YOUR OBJECTIVE: Using the Sort Colors problem statement, explain why the output for Example 1 places both 0s first and both 2s last.

DOCUMENT SEGMENT:
▬▬▬
LeetCode-in-Java

75. Sort Colors

Medium

Given an array nums with n objects colored red, white, or blue, sort them in-place so that objects of the same color are adjacent, with the colors in the order red, white, and blue.

We will use the integers 0, 1, and 2 to represent the color red, white, and blue, respectively.

You must solve this problem without using the library’s sort function.

Example 1:

Input: nums = [2,0,2,1,1,0]

Output: [0,0,1,1,2,2]

Example 2:

Input: nums = [2,0,1]

Output: [0,1,2]

Example 3:

Input: nums = [0]

Output: [0]

Example 4:

Input: nums = [1]

Output: [1]

Constraints:

• n == nums.length
• 1 <= n <= 300
• nums[i] is 0, 1, or 2.

Follow up: Could you come up with a one-pass algorithm using only constant extra space?

To solve the “Sort Colors” problem in Java with the Solution class, follow these steps:

1. Define a method sortColors in the Solution class that takes an array of integers nums as input and sorts it in-place according to the colors red, white, and blue.
2. Initialize three pointers: low, mid, and high. low points to the beginning of the array, mid points to the current element being processed, and high points to the end of the array.
▬▬▬
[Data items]
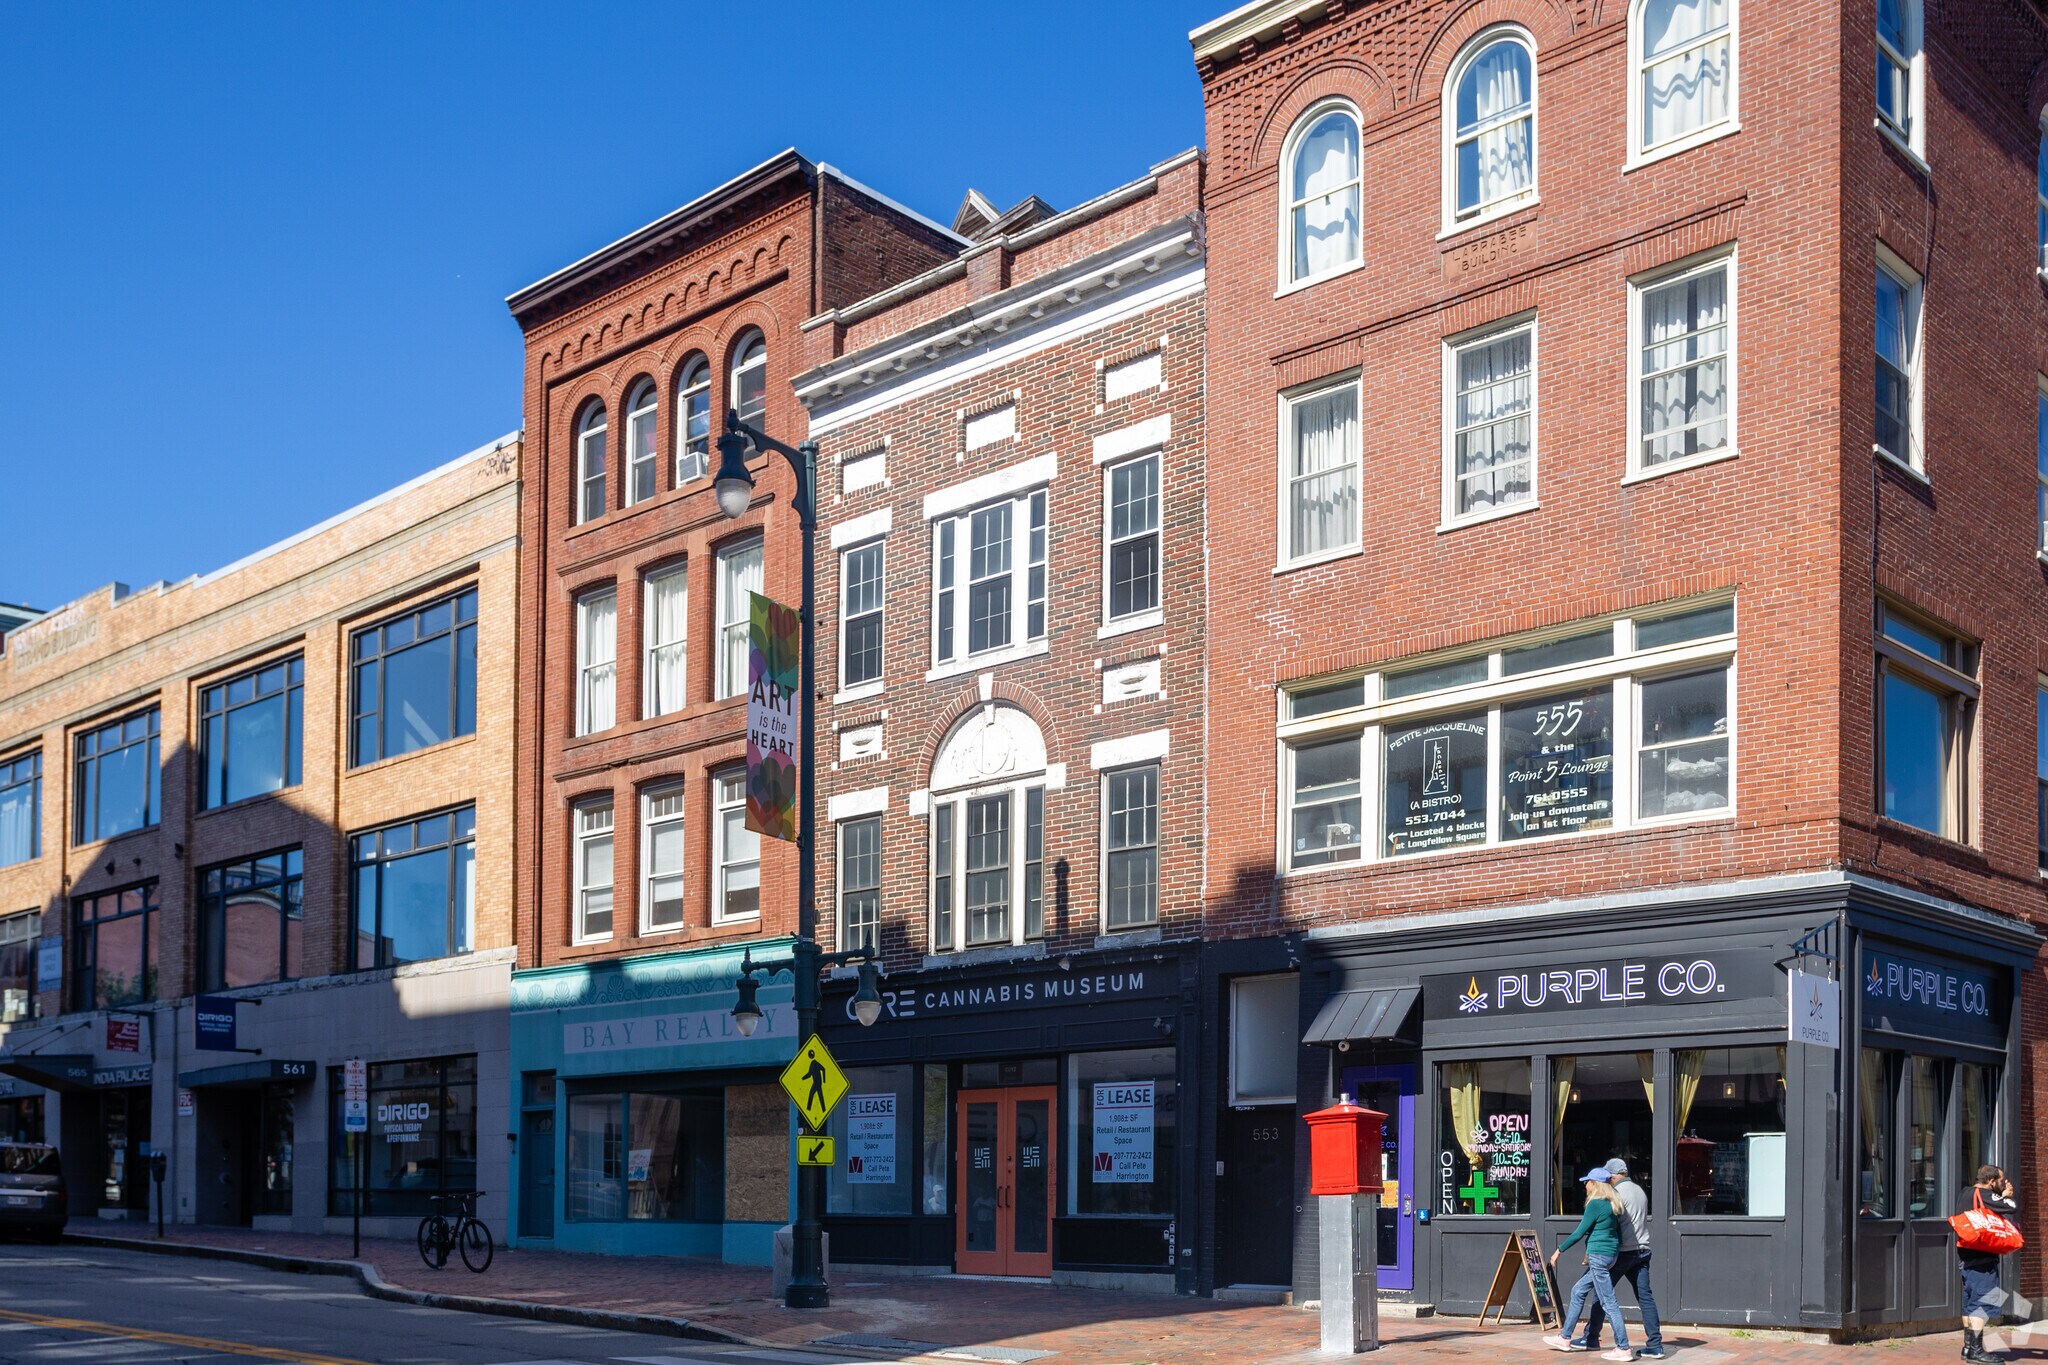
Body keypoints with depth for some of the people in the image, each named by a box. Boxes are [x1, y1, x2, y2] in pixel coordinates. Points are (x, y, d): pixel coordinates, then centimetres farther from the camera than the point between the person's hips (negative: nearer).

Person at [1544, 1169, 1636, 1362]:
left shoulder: (1595, 1205, -14)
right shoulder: (1612, 1204, 11)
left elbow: (1579, 1233, -13)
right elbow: (1617, 1231, 16)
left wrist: (1558, 1251, -4)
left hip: (1598, 1256, -10)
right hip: (1610, 1254, 10)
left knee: (1608, 1302, -6)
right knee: (1578, 1292, 17)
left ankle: (1623, 1349, -6)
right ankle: (1564, 1338, 24)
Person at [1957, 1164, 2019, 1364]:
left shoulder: (1968, 1193, 16)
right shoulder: (1983, 1195, -14)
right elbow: (2013, 1207, -17)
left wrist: (2004, 1196, 10)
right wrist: (2007, 1196, 3)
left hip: (1966, 1257, 10)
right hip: (1981, 1258, -10)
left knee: (1971, 1303, 14)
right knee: (1983, 1302, -9)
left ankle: (1968, 1347, 19)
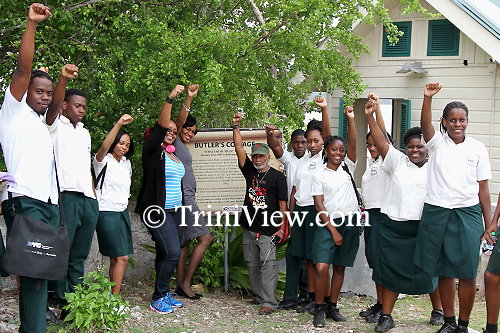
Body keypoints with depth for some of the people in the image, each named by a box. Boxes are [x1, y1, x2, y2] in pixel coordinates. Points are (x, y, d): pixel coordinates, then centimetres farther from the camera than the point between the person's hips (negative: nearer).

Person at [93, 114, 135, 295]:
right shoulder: (104, 161, -8)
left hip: (123, 212, 7)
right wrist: (119, 124, -38)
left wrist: (124, 198, 14)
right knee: (121, 257, -13)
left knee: (115, 259, 7)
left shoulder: (126, 163, 14)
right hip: (107, 213, -7)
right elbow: (104, 147, -30)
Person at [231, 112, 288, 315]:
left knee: (268, 264, -11)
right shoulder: (250, 171, 12)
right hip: (249, 227, 6)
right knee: (252, 263, 10)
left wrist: (281, 228, -9)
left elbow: (282, 204, -3)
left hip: (268, 229, -6)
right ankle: (258, 296, 20)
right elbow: (239, 148, 5)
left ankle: (269, 302, -13)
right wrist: (236, 126, -2)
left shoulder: (277, 176, -2)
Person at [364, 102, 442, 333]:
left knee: (428, 271, 10)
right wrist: (370, 116, -16)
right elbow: (380, 141, -7)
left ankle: (438, 310, 31)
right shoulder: (397, 162, 3)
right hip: (393, 228, 0)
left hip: (423, 229, 0)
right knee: (391, 271, 4)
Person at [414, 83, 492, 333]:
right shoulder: (436, 143, 2)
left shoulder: (477, 149, 4)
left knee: (467, 273, -2)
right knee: (444, 271, 8)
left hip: (468, 214, 0)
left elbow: (483, 189, 5)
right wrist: (427, 97, -38)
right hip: (436, 212, 0)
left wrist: (489, 226, 1)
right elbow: (425, 125, -21)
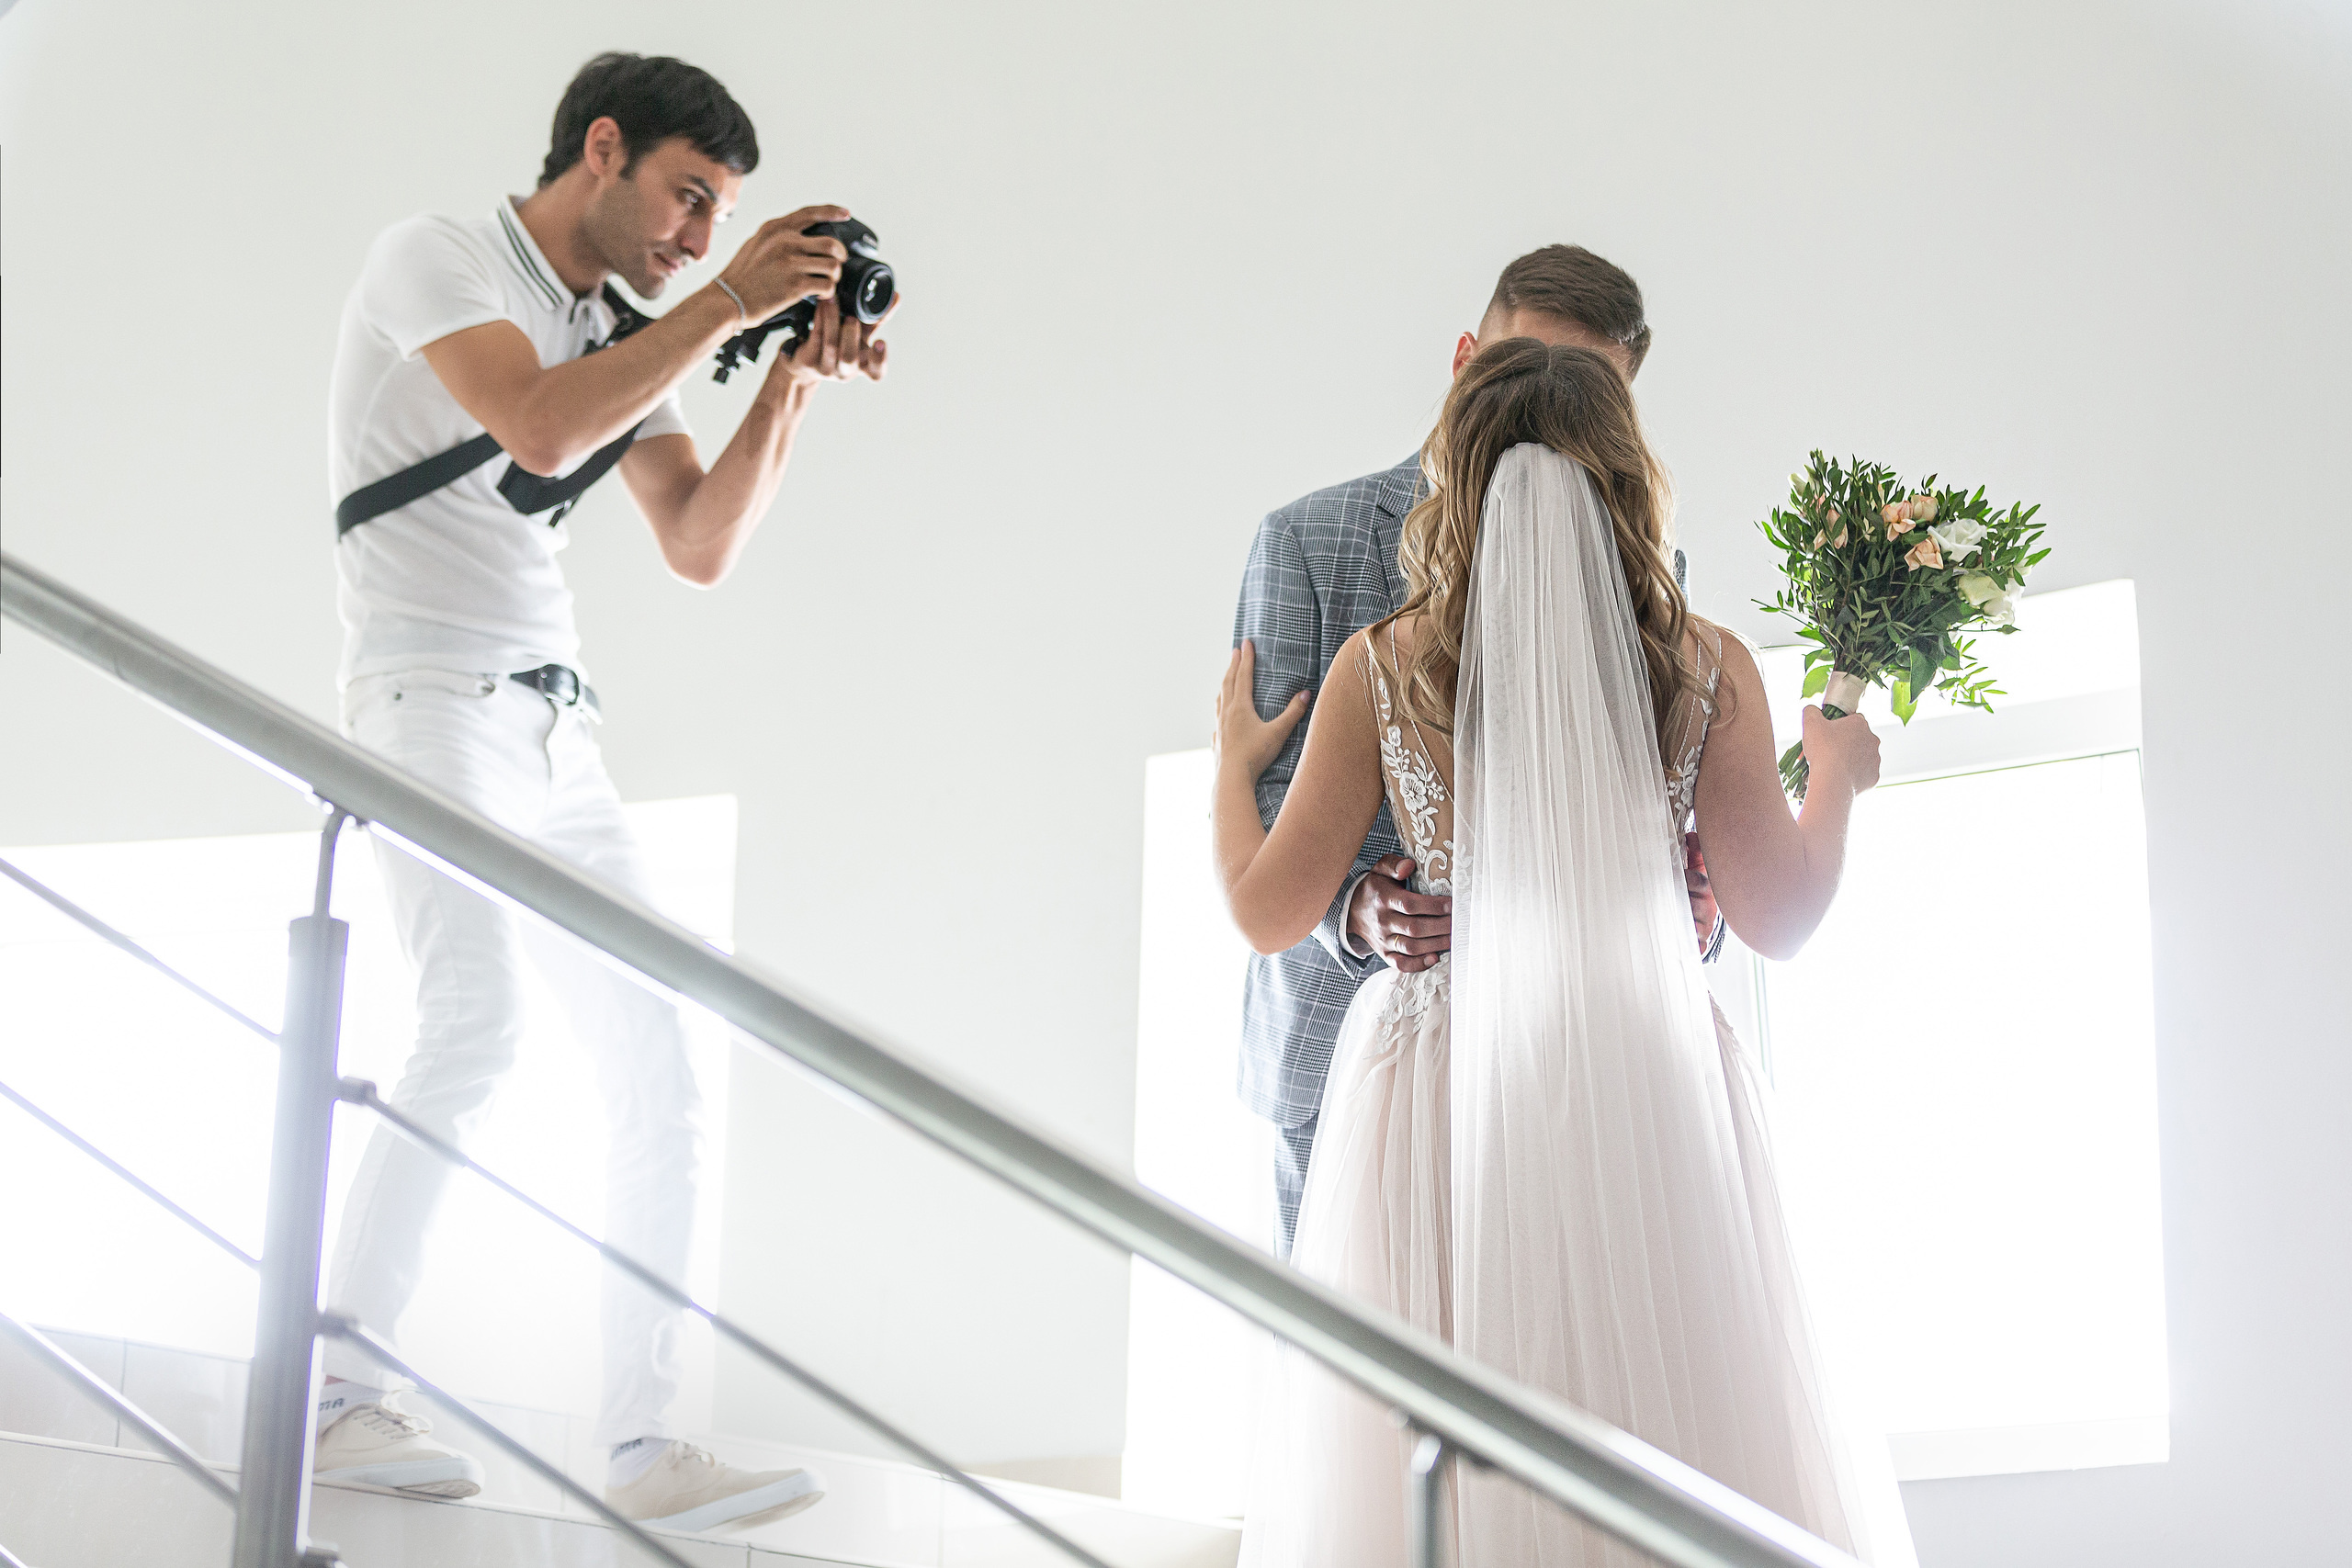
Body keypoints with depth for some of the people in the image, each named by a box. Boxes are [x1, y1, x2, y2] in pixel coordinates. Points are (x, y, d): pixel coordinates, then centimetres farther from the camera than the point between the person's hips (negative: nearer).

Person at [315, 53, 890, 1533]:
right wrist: (725, 305, -15)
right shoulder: (439, 258, -2)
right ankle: (338, 1397, -17)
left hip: (560, 732, 8)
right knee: (479, 1023, -27)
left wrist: (794, 379, 4)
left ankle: (645, 1447, 1)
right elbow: (537, 425, -20)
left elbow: (700, 546, 14)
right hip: (435, 700, -8)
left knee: (661, 1076, 0)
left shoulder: (627, 338, 19)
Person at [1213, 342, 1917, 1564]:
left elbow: (1269, 911, 1)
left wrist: (1234, 759, 19)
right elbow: (1777, 921, 1)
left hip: (1439, 1106, 0)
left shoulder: (1382, 667, -3)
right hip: (1648, 1097, 0)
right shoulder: (1705, 671, -4)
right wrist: (1836, 779, 19)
▬▬▬
RESPONSE TO THIS EXERCISE: The problem requires objects of the same color to be adjacent, with the colors in the order red, white, and blue. The integers 0, 1, and 2 represent red, white, and blue respectively. The sorted array therefore groups the 0s first, then the 1s, then the 2s, giving [0,0,1,1,2,2].